ECB too lax in supervising credit risk, auditors find

European Central Bank supervisors are too lax in supervising how they manage credit risk, the EU Court of Auditors said on Friday (12 May).

The auditor has long criticised the ECB for insufficiently pushing the just over 100 banks — 82 percent of the total — it supervises to reduce bad loans. Friday’s report now suggests the problem is more profound than previously thought.

One of the problems highlighted in the detailed report is that the ECB does not follow its own rules consistently. It is also too lenient towards high-risk lenders and also accused the bank of being too slow to decide on capital requirements — up to 13 months, which is “very, very long, longer than the previous year,” said Mihails Kozlovs, the ECA member in charge of the report.

“To avoid bank failures due to poor credit risk management, the ECB should ensure that banks manage credit risks soundly”, added Kozlovs. “This is crucial given the importance of trust in the banking sector and the challenging current economic conditions.”

But the new approach for determining the amount of capital a bank must hold “beyond the regulatory minimum” introduced in 2021 does not guarantee that all risks are covered. The auditors conclude that the ECB has not applied its own rules consistently.

In particular, the ECB did not impose proportionally higher requirements when banks faced higher risks. In fact, for the highest-risk banks, the bank supervisors consistently selected the lowest available capital requirements.

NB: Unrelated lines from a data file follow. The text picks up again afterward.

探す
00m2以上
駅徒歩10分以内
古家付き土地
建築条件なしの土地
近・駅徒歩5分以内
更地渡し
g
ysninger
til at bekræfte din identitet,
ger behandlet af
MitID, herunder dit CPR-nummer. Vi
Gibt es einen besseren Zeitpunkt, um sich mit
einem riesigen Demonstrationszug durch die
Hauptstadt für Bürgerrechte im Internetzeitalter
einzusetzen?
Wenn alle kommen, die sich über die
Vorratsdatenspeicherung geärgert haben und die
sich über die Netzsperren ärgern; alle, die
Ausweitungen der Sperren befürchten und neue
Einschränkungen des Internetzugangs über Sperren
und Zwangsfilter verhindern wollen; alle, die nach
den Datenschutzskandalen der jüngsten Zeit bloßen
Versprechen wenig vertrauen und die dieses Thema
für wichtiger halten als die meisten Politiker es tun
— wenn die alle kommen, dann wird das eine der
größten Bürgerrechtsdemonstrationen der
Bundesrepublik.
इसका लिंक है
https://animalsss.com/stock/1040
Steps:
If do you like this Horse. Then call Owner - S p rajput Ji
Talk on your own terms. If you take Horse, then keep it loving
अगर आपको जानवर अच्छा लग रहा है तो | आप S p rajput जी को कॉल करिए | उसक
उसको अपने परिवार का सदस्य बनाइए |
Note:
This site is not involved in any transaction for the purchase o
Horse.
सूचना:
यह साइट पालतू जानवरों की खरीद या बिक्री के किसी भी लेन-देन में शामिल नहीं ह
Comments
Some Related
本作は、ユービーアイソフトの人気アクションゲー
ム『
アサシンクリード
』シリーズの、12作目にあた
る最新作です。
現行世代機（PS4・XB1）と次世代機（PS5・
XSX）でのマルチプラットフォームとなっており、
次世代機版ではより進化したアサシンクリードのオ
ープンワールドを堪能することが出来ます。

Furthermore, the auditors saw a pattern of the ECB failing to sufficiently escalate supervisory measures when credit risk was high and sustained and control weaknesses persisted. In response to the report, the ECB said it would review its escalation processes and added there was still a four percent staff shortfall.

Interest rate risk

The auditors only looked at credit risk. Interest rate risks, which increase the cost of capital and mortgages, have been raised a record amount since the summer of last year, were omitted.

“We understand [credit risk and interest rates] are linked. Interest rates might lead to borrowers’ difficulties,” Kozlovs told EUobserver when asked if interest rate risks to businesses and households were included in the overall risk monitoring.

“For the time being, based on the data from the European Banking Authority, there is no significant build-up of non-performing loans,” said Kozlovs, adding that “in some sectors, the risk was increasing.”

“This only underlines the importance of our call for the rigorous application of the rules,” he said.

“Our overall conclusion is that the ECB has stepped up its efforts in supervising banks’ credit risk,” the auditors concluded in the report. “However, more must be done.”